Severe RSV disease primarily involves the lungs, thus delivery of a therapeutic agent to this site is imperative for efficacy. Robert Cook (MicroDose Therapeutx Inc., NJ, USA) has developed MDT-637, a potent antiviral delivered as a dry powder via a MicroDose inhaler designed to be used in infants, adults and the elderly. MDT-637 has been shown to be 40,000-times more potent in cell culture systems than ribavirin. Evaluation of this inhaler system using the Sophia Anatomical Infant Nose−Throat (SAINT) model, which simulates powder deposition in the nasopharynx and lung during infant tidal breathing, suggests efficient lung delivery. Aerosol doses were independent of flow rate and a 16-µg dose was shown to reflect a 2-µm drug concentration in simulated lung fluid, approximately 3300-times the IC50. MDT-637 and this method of delivery appear promising as a therapeutic strategy in severe RSV infection.

Conclusion

It is clear that the excellent data we have on the mechanisms of RSV disease from animal models now needs to be confirmed in humans to enable development of antivirals and vaccines, and human challenge studies provide an ideal proof-of-concept model. It is also noteworthy that the target groups for vaccines include not only neonates but also older children, adults with lung disease, caregivers and the elderly. Vaccination of such risk groups may have a significant impact on community and nosocomial transmission, and provide proof of concept for future vaccines directed at pregnant women and their infants.

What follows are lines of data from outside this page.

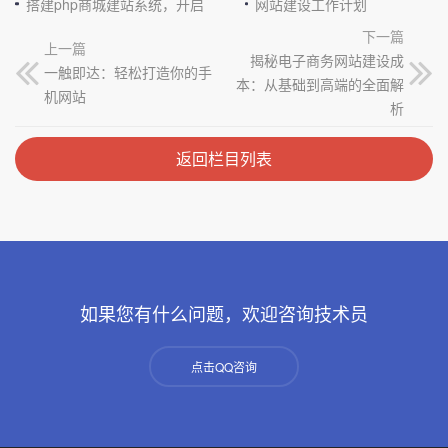
搭建php商城建站系统，开启电商新征程
网站建设工作计划
下一篇
上一篇
揭秘电子商务网站建设成
一触即达：轻松打造你的手
本：从基础到高端的全面解
机网站
析
返回栏目列表
如果您有什么问题，欢迎咨询技术员
点击QQ咨询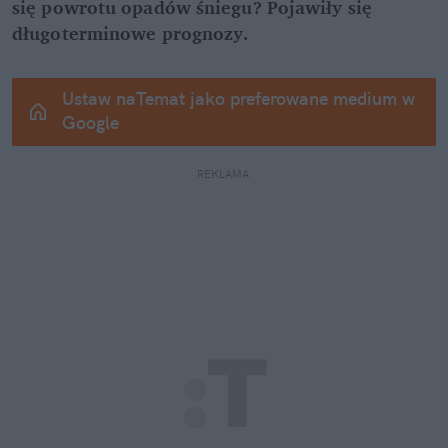
się powrotu opadów śniegu? Pojawiły się 
długoterminowe prognozy.
Ustaw naTemat jako preferowane medium w 
Google
REKLAMA 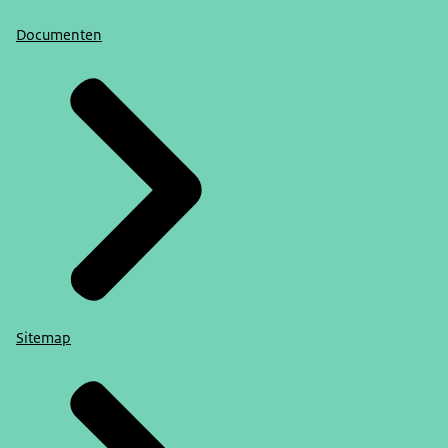
Documenten
Sitemap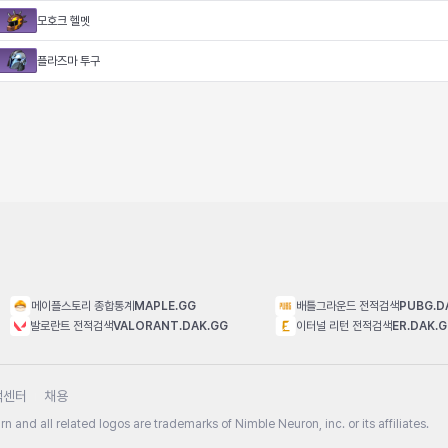
모호크 헬멧
플라즈마 투구
메이플스토리 종합통계
MAPLE.GG
배틀그라운드 전적검색
PUBG.D
발로란트 전적검색
VALORANT.DAK.GG
이터널 리턴 전적검색
ER.DAK.
객센터
채용
n and all related logos are trademarks of Nimble Neuron, inc. or its affiliates.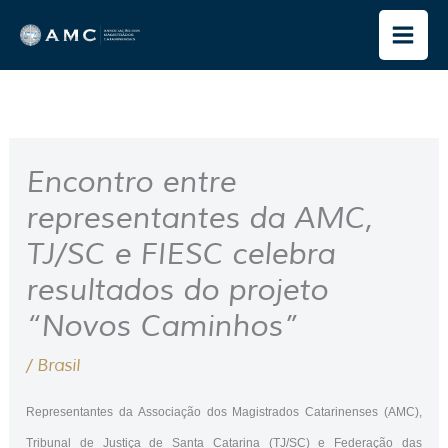
Ir
para
o
conteúdo
Encontro entre
representantes da AMC,
TJ/SC e FIESC celebra
resultados do projeto
“Novos Caminhos”
/
Brasil
Representantes da Associação dos Magistrados Catarinenses (AMC),
Tribunal de Justiça de Santa Catarina (TJ/SC) e Federação das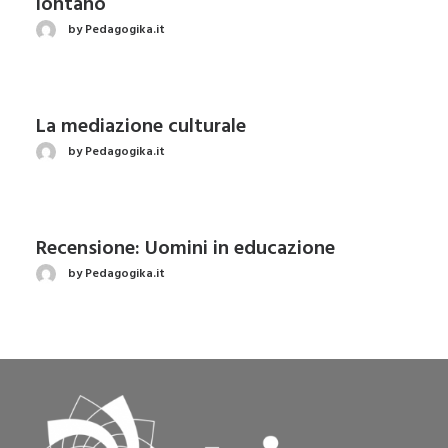
lontano
by Pedagogika.it
La mediazione culturale
by Pedagogika.it
Recensione: Uomini in educazione
by Pedagogika.it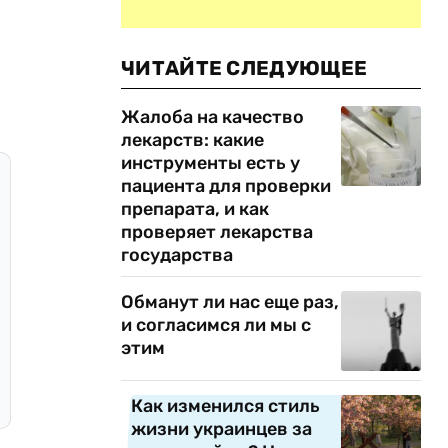
ЧИТАЙТЕ СЛЕДУЮЩЕЕ
Жалоба на качество
лекарств: какие
инструменты есть у
пациента для проверки
препарата, и как
проверяет лекарства
государства
Обманут ли нас еще раз,
и согласимся ли мы с
этим
Как изменился стиль
жизни украинцев за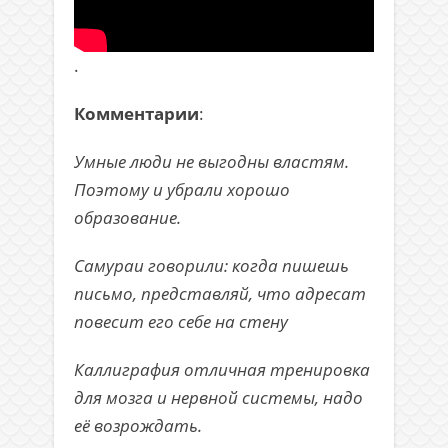
.
Комментарии
:
Умные люди не выгодны властям.
Поэтому и убрали хорошо
образование.
Самураи говорили: когда пишешь
письмо, представляй, что адресат
повесит его себе на стену
Каллиграфия отличная тренировка
для мозга и нервной системы, надо
её возрождать.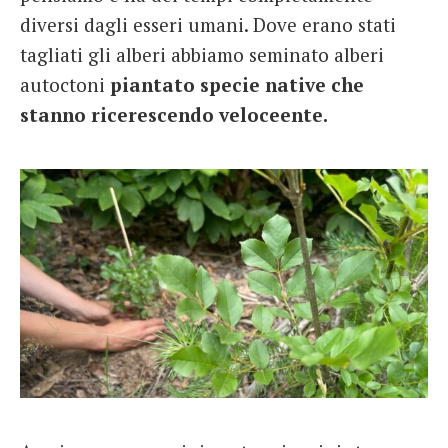
diversi dagli esseri umani. Dove erano stati
tagliati gli alberi abbiamo seminato alberi
autoctoni
piantato specie native
che
stanno ricerescendo veloceente.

Financial & competing interests disclosure

Pevion Biotech funded Peter Openshaw’s laboratory to perform preclinical testing on their virosomal vaccine. Maximillian S Habibi receives funding by a Wellcome Trust Programme Grant (grant number: 087805/Z/08/Z) awarded to Peter Openshaw. The authors have no other relevant affiliations or financial involvement with any organization or entity with a financial interest in or financial conflict with the subject matter or materials discussed in the manuscript. This includes employment, consultancies, honoraria, stock ownership or options, expert testimony, grants or patents received or pending, or royalties.

No writing assistance was utilized in the production of this manuscript.